- **What you will do**
Everything from the line with "hfov_deg: 16.1" to the final line of the entries is to be set down exactly, except the pictures.

- **Records shown**
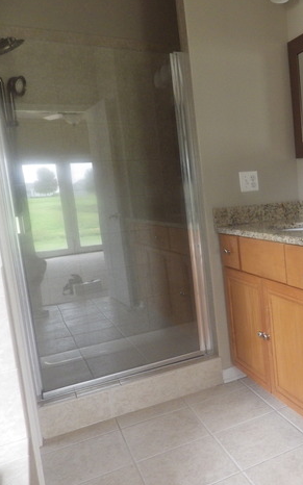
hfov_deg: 35.1
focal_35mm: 32
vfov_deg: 59.7
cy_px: 245
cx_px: 313
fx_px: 423
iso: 250
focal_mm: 4
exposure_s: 1/45
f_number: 3.1
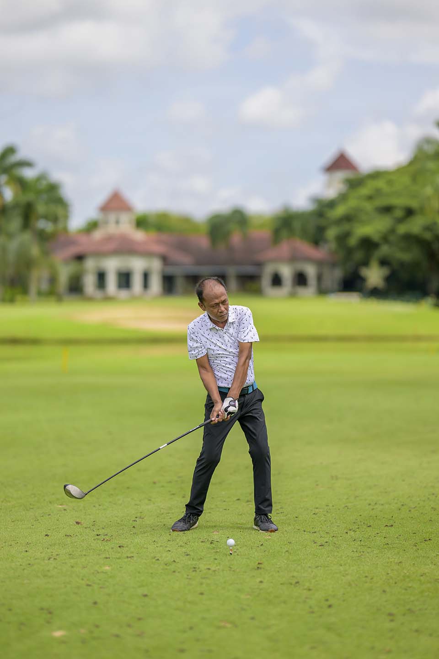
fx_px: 1555
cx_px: 220
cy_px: 330
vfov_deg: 23.9
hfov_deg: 16.1
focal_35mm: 85
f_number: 1.2
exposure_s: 1/20000
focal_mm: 85
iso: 180
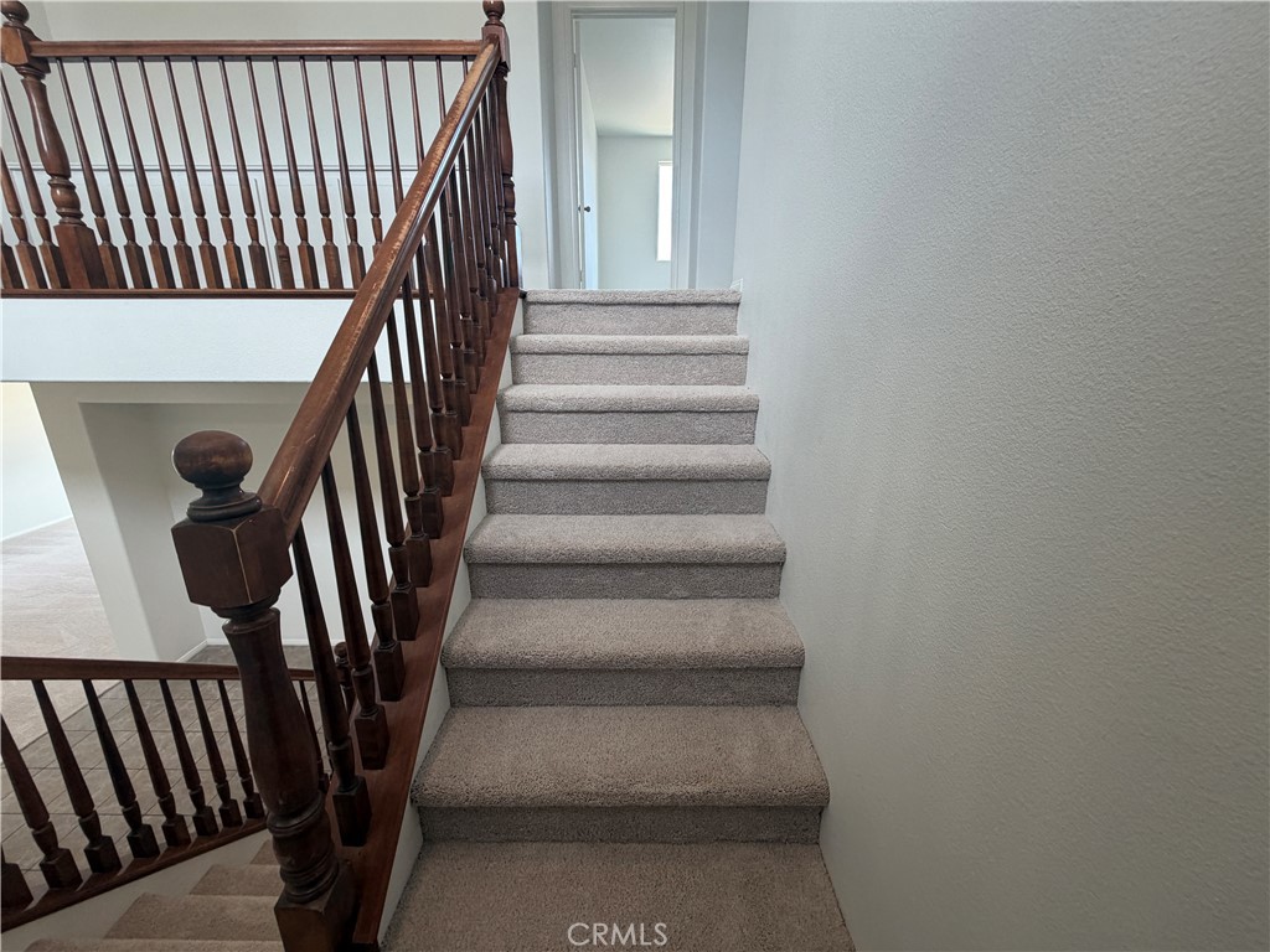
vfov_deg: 85.7
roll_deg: -0.2
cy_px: 476
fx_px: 514
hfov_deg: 102.1
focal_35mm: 14
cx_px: 635
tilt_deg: -16.8
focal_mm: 2.22
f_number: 2.2
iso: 125
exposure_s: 1/120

- **Solution to this exercise**
hfov_deg: 16.1
focal_35mm: 85
f_number: 1.2
exposure_s: 1/20000
focal_mm: 85
iso: 180
vfov_deg: 85.7
roll_deg: -0.2
cy_px: 476
fx_px: 514
hfov_deg: 102.1
focal_35mm: 14
cx_px: 635
tilt_deg: -16.8
focal_mm: 2.22
f_number: 2.2
iso: 125
exposure_s: 1/120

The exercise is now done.